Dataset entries

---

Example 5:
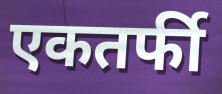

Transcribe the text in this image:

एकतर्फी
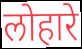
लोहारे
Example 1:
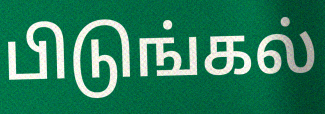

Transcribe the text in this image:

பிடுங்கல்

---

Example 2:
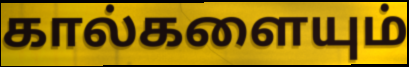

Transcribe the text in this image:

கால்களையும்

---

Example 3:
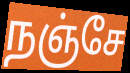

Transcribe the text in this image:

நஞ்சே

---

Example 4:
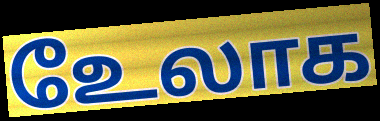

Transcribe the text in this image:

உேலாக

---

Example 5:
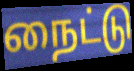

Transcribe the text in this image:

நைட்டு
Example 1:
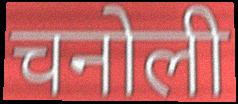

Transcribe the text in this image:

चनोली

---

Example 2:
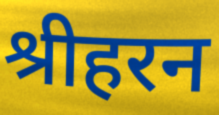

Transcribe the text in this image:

Assignment:
Transcribe each line above exactly, pictures excluded.

Response:
---

Example 5:

Transcribe the text in this image:

एकतर्फी
लोहारे
Example 1:

Transcribe the text in this image:

பிடுங்கல்

---

Example 2:

Transcribe the text in this image:

கால்களையும்

---

Example 3:

Transcribe the text in this image:

நஞ்சே

---

Example 4:

Transcribe the text in this image:

உேலாக

---

Example 5:

Transcribe the text in this image:

நைட்டு
Example 1:

Transcribe the text in this image:

चनोली

---

Example 2:

Transcribe the text in this image:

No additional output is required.